- **Exercise prompt**
Can you reproduce all of the data below word for word, keeping every line unchanged?

· · · · ·

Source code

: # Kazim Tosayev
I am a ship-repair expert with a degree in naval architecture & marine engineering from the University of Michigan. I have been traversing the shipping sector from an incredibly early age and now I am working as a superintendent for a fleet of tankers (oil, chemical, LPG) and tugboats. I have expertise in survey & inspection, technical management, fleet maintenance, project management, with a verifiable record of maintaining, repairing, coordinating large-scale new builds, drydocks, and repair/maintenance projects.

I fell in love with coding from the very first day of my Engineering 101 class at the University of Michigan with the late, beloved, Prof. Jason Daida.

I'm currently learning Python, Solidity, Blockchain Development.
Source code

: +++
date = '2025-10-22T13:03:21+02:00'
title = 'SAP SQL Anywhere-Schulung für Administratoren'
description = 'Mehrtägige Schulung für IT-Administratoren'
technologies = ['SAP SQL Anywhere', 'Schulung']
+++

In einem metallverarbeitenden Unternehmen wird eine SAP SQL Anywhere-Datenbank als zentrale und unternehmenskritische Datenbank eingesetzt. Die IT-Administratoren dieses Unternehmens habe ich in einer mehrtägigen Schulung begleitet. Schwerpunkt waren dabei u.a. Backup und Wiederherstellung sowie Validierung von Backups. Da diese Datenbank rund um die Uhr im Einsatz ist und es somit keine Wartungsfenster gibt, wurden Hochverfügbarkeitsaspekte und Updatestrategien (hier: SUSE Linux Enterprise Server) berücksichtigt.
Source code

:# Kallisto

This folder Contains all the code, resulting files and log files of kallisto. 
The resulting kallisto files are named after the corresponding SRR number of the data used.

· · · · ·

- **Solved exercise**
Source code

: # Kazim Tosayev
I am a ship-repair expert with a degree in naval architecture & marine engineering from the University of Michigan. I have been traversing the shipping sector from an incredibly early age and now I am working as a superintendent for a fleet of tankers (oil, chemical, LPG) and tugboats. I have expertise in survey & inspection, technical management, fleet maintenance, project management, with a verifiable record of maintaining, repairing, coordinating large-scale new builds, drydocks, and repair/maintenance projects.

I fell in love with coding from the very first day of my Engineering 101 class at the University of Michigan with the late, beloved, Prof. Jason Daida.

I'm currently learning Python, Solidity, Blockchain Development.
Source code

: +++
date = '2025-10-22T13:03:21+02:00'
title = 'SAP SQL Anywhere-Schulung für Administratoren'
description = 'Mehrtägige Schulung für IT-Administratoren'
technologies = ['SAP SQL Anywhere', 'Schulung']
+++

In einem metallverarbeitenden Unternehmen wird eine SAP SQL Anywhere-Datenbank als zentrale und unternehmenskritische Datenbank eingesetzt. Die IT-Administratoren dieses Unternehmens habe ich in einer mehrtägigen Schulung begleitet. Schwerpunkt waren dabei u.a. Backup und Wiederherstellung sowie Validierung von Backups. Da diese Datenbank rund um die Uhr im Einsatz ist und es somit keine Wartungsfenster gibt, wurden Hochverfügbarkeitsaspekte und Updatestrategien (hier: SUSE Linux Enterprise Server) berücksichtigt.
Source code

:# Kallisto

This folder Contains all the code, resulting files and log files of kallisto. 
The resulting kallisto files are named after the corresponding SRR number of the data used.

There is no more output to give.